Tuesday, January 20, 2004

One Year Ago...

One year ago, I was 11.5 weeks pregnant and finally started bleeding. After three long weeks of waiting after founding out that our baby had passed away. Three weeks of sadness, but also of feeling blessed that I was going to get a little bit more time with this precious baby. I didn't want to lose her, and relished the extra time I got with her. On the other hand, it came as a relief when the bleeding finally started and I could start the physical miscarriage process. But over all, there was a profound feeling of deep sadness, of loss, of despair. Of 'Why does this happen over and over again?' 'Why can't I just carry a baby to term like I used to be able to?' A feeling of unfairness, of loneliness. It felt like 'every one else' was getting pregnant, having babies, but me. I knew that that wasn't true, but it still was how it felt to me at that time.

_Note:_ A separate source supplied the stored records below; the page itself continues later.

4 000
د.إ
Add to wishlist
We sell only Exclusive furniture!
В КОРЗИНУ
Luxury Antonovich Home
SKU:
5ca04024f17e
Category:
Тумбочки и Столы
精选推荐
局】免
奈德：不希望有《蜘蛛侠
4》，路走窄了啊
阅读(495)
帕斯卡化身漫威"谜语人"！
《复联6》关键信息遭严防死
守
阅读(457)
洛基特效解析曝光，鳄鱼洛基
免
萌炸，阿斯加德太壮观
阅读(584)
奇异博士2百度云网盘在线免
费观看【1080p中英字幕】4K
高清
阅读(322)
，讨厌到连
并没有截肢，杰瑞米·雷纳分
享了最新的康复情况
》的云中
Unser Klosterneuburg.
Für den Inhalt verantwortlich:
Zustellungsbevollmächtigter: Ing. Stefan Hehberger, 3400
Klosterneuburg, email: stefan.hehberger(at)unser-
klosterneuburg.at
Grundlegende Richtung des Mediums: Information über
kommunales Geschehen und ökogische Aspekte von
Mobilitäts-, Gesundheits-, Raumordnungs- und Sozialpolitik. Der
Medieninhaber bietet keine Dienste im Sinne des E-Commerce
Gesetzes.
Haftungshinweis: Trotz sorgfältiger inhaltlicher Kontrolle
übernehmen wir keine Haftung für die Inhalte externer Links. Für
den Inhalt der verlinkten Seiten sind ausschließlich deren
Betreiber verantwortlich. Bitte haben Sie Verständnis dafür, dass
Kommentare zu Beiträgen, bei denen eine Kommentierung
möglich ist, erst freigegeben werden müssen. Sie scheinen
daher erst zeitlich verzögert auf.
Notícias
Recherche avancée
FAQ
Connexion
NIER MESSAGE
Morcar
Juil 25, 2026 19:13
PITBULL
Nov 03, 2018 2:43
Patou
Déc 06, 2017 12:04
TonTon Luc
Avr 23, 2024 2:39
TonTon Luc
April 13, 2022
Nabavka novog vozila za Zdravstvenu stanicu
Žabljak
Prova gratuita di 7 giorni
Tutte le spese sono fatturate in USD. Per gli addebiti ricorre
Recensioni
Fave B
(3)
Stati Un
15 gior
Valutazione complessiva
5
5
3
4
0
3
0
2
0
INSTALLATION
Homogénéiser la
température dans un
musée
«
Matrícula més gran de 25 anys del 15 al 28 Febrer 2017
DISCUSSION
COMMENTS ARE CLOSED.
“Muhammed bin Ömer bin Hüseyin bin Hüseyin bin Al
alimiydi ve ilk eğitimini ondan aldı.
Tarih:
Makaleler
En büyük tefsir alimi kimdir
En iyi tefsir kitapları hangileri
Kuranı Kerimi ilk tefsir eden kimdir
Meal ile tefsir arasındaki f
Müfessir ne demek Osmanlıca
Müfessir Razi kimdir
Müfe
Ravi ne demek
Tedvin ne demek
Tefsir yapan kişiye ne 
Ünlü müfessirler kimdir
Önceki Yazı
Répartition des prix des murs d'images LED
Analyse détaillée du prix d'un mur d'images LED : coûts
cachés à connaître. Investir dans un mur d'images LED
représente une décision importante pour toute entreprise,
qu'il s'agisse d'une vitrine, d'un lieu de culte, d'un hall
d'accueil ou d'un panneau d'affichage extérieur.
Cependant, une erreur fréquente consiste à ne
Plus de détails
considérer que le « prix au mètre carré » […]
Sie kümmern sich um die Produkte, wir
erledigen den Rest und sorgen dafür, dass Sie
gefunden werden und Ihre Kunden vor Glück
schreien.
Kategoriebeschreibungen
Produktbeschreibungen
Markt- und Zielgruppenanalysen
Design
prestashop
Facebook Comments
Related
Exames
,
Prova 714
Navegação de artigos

Even although I am pregnant again, I still miss this baby. I had wanted to see her first smile. To watch her first wobbly steps. To hear her first words. To read her first stories. To see her grow into a toddler, kid, teenager, and eventually an adult. All that was ripped from me in yet another miscarriage. All those dreams, those hopes, those visions, they are all gone now. The only things I have to remember her by, are my writings and my belly pics. I still can't look at them.

I bled for four long weeks. Not all the time, but either bleeding or spotting. I thought it would never end. It took ages for my serum hcg level to go back to zero. I think I really did not want to let this baby go. I kept thinking that this must be a bad dream, that I surely should wake up soon. But it wasn't, it was reality :-(

I still remember being thrilled that I made it past all my miscarriage dates. Elated when the beta levels were excellent, even at the high end of normal. Overjoyed when I had a good looking first ultrasound, including a little blip where the heart of my baby was starting to grow. It stopped beating soon after... I sank into the deepest depths of despair, when the next ultrasound showed that my baby wasn't here anymore. Just her physical remains, but her spirit was gone.

I decided to plant some bulbs today, to commemorate my angel baby, both her and the others that I lost. I planted an amaryllis and five paperwhite narcissus. Their lifetime will be short, but beautiful, which is the nature of bulbs. Which was the nature of my angel babies. They only could be with me for a short time. I will enjoy watching those bulbs grow, and bloom, and think about my angel babies. I also planted some clover and grass for the bunnies, which doesn't have anything to do with my miscarriages, but it still felt good. Growing things instead of having miscarriages. I remember that gardening last year was very healing for me, I think I am trying to bring some of that gardening energy inside the house, in the middle of winter.

I am very happy to be pregnant again. But also very sad that I had to lose those other babies, before being able to welcome this baby into our family. It does show me even more what a miracle every baby is It's amazing that this process ever can go right. I look at newborn babies and marvel at the miracle of life. I feel my new little one kick, and feel extremely blessed that I am pregnant again, and that this is a keeper baby. I am looking forward to seeing him grow and develop, and watching him take his place in our family. I look at my deer necklace and remember all that I went through to have him, and am grateful that I am carrying this miracle baby.